[ABOUT THIS TASK]:
In the passage on branding, copy the part that begins with "And with the" and ends with "guide your decisions.", replacing "mission" with "strategy".

[DOCUMENT SECTION]:
------------------------------

Unlike mass advertising and other marketing tactics, this long-term approach comes with no expiring date. It creates predictable sales and slashes uncertainty of market change.

By building a strong brand, you create a gulf between your product portfolio and the clutter of the competition.

III) Advantages of branding in M&A transactions

Brand equity (the perceived worth of a brand in and of itself) plays a significant role when acquirers try to evaluate target firms. That’s because acquirers want to see whether or not the brand can benefit from their position.

And with the failure rate of M&A transactions is said to be between 70% to 90% and that a poorly conceived or executed M&A destroyed more than $200 billion in shareholder value in 20 years, having brand guidelines as a “decisional filter” to check back against is critical.

Will this company solidifies our position in the market? Will it purify or defocus our mission? Do their values and our purpose match or do they contradict each other?

To find a clear answer to questions like these, you need to let your brand’s core attributes guide your decisions.

Whether your company is an acquirer or target firm in a potential M&A deal, having an established brand to your company is vital in the pursuit of growth and ROI.

IV) Building a brand culture creates a non-stop innovation environment

Brand culture is the culture that a company cultivates in order to powerfully and consistently deliver its brand to the market. It’s how people work together to bring the brand alive for customers.

― Mark Di Somma

The old spreadsheet-driven business model is insufficient for today’s wicked problems. For companies to increase their innovation, they must build purposeful environments in which people thrive and feel valued.

When your staff starts feeling like “another cog in the machine”, their efficiency fizzles out. Scientist’s day-to-day work creates a monotony of mundane activities rather than thrilling ideas to pursue.

As a result, employees go about directionless without understanding the impact of their work or even why they do what they do. Thus creating a bureaucratic environment where work overshadows purpose.

Purpose gives your company a true north to head towards. It provides your employees with a reason for why they should fight for the same cause your company is trying to win.

GlaxoSmithKline was proactive about this and cultivated a purposeful brand to increase the R&D output. Many pharma companies are quick to realize the issue of their size and their effect on staff.

Today, developing a brand culture is imperative.

------------------------------

[MATERIAL PROVIDED]:
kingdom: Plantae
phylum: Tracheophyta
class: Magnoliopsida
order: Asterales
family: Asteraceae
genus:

------------------------------

[PROBLEM SOLUTION]:
And with the failure rate of M&A transactions is said to be between 70% to 90% and that a poorly conceived or executed M&A destroyed more than $200 billion in shareholder value in 20 years, having brand guidelines as a “decisional filter” to check back against is critical.

Will this company solidifies our position in the market? Will it purify or defocus our strategy? Do their values and our purpose match or do they contradict each other?

To find a clear answer to questions like these, you need to let your brand’s core attributes guide your decisions.